Acreditem que tenho casa, que vai para muitos anos, sem ter usado tudo. Sim, eu sou uma das clássicas senhoras que se casou, mas, aqui entre nós, estava distraída nesse dia. Sem me dar conta passaram algumas décadas e o doce e natural gozo de escolher como estragar o ambiente doméstico foi-me retirado. Não posso perdoar.
É aqui que entra o arraial, mas não é de festa, antes pelo contrário, é da mais pura tristeza. Não me vou desfazer de peças boas, o que seria um crime, mas não retiro o mesmo prazer de as ter a uso. Seria bem melhor ter escolhido tudo a meu gosto e depois queixar-me que estava doida quando as comprei.
Por outro lado, sempre me posso orgulhar de ter uma imensa parafernália original dos anos 70. Lençóis com girassóis azuis, toalhas com geometrias tipo Vazareli e maquinetas que não faço ideia qual a utilidade, mas está bem, faz parte do sistema de rejeição.
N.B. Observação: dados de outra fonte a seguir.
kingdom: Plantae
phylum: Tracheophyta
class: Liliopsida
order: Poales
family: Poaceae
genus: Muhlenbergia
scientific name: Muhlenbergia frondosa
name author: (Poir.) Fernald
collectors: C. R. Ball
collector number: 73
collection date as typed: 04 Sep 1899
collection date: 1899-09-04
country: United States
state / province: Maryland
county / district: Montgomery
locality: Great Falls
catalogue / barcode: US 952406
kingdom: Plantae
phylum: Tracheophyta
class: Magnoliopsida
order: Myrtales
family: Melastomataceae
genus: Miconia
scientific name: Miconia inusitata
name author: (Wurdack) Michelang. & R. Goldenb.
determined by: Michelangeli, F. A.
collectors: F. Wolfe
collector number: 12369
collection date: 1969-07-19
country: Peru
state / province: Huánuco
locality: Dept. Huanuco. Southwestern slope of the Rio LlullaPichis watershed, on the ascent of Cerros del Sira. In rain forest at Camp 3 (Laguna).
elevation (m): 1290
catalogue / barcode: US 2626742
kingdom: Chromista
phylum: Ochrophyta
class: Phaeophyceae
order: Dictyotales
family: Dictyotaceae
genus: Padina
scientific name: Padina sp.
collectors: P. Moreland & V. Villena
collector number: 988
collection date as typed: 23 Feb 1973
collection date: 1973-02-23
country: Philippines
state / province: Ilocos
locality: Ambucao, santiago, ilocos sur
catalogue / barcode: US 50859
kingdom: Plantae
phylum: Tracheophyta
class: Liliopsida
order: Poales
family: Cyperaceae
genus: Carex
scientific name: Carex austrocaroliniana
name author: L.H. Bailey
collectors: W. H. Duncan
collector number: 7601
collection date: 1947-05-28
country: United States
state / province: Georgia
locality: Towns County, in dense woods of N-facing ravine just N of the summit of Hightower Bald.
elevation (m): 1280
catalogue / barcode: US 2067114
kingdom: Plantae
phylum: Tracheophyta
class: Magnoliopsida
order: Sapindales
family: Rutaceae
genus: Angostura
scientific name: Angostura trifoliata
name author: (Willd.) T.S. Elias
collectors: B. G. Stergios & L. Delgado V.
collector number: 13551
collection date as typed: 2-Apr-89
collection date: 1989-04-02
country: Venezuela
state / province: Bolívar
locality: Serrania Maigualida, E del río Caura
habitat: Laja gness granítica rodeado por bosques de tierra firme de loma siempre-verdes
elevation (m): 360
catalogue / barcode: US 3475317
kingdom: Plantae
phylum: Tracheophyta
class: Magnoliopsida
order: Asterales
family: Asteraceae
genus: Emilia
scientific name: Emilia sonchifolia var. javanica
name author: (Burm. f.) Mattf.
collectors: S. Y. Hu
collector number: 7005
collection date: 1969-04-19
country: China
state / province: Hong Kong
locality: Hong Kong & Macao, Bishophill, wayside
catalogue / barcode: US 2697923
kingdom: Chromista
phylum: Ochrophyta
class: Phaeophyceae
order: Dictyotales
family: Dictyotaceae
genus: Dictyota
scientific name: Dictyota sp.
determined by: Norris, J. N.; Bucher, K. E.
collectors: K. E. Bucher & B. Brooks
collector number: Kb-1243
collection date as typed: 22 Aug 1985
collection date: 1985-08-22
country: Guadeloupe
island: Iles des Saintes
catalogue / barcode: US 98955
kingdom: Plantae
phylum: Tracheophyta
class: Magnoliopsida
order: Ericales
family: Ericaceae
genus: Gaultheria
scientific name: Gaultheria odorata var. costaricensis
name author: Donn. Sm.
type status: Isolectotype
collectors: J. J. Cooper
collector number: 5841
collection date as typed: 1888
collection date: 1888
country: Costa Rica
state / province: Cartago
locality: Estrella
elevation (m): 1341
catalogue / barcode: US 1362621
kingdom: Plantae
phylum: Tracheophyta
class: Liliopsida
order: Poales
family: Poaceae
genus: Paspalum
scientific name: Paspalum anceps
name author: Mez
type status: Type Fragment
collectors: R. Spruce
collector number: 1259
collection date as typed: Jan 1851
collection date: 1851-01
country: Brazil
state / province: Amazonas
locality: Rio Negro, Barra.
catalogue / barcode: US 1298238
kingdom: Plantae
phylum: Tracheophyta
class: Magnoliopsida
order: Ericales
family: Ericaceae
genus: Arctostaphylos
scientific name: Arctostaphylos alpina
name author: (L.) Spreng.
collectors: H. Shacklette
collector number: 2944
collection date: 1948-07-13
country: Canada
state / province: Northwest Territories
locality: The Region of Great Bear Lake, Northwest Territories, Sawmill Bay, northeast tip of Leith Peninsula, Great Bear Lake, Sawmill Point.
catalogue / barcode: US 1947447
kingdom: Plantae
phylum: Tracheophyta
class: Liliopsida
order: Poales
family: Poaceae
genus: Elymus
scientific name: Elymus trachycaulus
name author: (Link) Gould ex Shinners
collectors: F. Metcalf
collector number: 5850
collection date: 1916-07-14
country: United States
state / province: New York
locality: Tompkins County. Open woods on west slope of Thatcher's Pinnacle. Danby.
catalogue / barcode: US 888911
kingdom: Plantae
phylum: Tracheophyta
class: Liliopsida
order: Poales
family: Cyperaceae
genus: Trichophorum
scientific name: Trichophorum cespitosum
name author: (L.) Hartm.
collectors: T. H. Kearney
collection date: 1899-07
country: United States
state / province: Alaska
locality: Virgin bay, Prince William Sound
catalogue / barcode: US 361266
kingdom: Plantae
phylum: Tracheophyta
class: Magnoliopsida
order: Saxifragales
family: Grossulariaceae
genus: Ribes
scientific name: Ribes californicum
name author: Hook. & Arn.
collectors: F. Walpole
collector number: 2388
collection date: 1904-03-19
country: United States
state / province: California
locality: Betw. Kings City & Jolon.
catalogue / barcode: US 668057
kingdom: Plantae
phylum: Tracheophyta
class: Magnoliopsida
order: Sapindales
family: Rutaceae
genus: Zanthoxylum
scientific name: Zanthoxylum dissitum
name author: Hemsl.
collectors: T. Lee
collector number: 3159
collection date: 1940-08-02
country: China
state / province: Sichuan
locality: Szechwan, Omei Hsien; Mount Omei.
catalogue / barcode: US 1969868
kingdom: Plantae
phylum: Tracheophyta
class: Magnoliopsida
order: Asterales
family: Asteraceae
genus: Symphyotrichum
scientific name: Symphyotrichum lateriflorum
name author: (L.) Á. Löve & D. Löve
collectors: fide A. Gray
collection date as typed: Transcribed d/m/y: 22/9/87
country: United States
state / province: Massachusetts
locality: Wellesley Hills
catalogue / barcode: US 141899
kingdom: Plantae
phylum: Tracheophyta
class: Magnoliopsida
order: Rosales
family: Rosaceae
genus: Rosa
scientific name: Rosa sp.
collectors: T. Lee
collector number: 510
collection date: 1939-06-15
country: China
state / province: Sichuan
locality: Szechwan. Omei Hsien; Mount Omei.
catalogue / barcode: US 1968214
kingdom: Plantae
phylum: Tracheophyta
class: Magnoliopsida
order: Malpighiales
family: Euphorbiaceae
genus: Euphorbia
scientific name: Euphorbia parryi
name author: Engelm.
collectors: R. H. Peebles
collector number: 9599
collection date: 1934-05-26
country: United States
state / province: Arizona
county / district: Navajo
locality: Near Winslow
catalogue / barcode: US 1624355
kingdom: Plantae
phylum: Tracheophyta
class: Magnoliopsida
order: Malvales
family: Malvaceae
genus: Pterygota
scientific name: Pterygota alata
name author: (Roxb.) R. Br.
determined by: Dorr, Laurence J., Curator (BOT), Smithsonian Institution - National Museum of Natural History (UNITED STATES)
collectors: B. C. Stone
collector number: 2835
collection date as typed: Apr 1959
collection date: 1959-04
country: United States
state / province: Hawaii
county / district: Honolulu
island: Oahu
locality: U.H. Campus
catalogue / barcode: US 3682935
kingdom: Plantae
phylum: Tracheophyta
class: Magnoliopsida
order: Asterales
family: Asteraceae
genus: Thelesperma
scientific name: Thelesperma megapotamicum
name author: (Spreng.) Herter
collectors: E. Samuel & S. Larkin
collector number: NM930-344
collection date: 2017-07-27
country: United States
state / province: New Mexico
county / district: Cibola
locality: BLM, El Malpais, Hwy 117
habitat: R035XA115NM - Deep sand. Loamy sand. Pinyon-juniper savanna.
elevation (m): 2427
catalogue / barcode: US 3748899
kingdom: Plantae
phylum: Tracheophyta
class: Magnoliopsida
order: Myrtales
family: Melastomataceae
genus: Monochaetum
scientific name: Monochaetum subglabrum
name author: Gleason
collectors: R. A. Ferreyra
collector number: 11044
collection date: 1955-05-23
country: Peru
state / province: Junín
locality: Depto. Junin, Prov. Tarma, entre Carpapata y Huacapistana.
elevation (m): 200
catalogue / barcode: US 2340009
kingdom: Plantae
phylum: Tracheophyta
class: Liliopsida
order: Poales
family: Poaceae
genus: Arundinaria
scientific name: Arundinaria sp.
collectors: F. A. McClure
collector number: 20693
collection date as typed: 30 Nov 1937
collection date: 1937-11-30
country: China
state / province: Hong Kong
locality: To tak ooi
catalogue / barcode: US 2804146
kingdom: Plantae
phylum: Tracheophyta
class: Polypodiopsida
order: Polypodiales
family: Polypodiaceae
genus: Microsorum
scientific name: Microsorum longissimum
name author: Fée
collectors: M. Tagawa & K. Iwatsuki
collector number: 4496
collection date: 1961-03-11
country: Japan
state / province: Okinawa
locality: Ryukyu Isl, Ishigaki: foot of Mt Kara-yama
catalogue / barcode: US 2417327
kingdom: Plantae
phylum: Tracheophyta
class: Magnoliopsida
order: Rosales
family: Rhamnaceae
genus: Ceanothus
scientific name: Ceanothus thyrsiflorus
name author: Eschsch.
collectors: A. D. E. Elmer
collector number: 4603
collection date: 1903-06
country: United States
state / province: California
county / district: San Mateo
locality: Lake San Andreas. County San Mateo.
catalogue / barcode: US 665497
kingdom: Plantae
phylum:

Alguns cães e gatos não apresentam qualquer tipo de reclamação o que prova estar nos ditos conformes. Usam as tais ditas cujas para as multifunções. Haja quem se sinta em pleno com tanto horror mascarado de moda. O certo é que existem e até têm direito a crónica para fazer a respectiva catarse.
Bem, vou ali e já venho e ainda encontro mais alguns objectos de enorme utilidade. É tão grande que a desconheço, mas o que conta é a intenção, certo? Já contei. Muitas vezes. É agora que agradeço?
O que vale é que a mãe tem 90 anos e já nada a incomoda. Ou melhor, vai a caminho dos 91 e deitou fora todos os filtros e chama os bois pelos nomes e agarra nos cornos da vida. Une a família e serve para nos deliciar. Que sorte!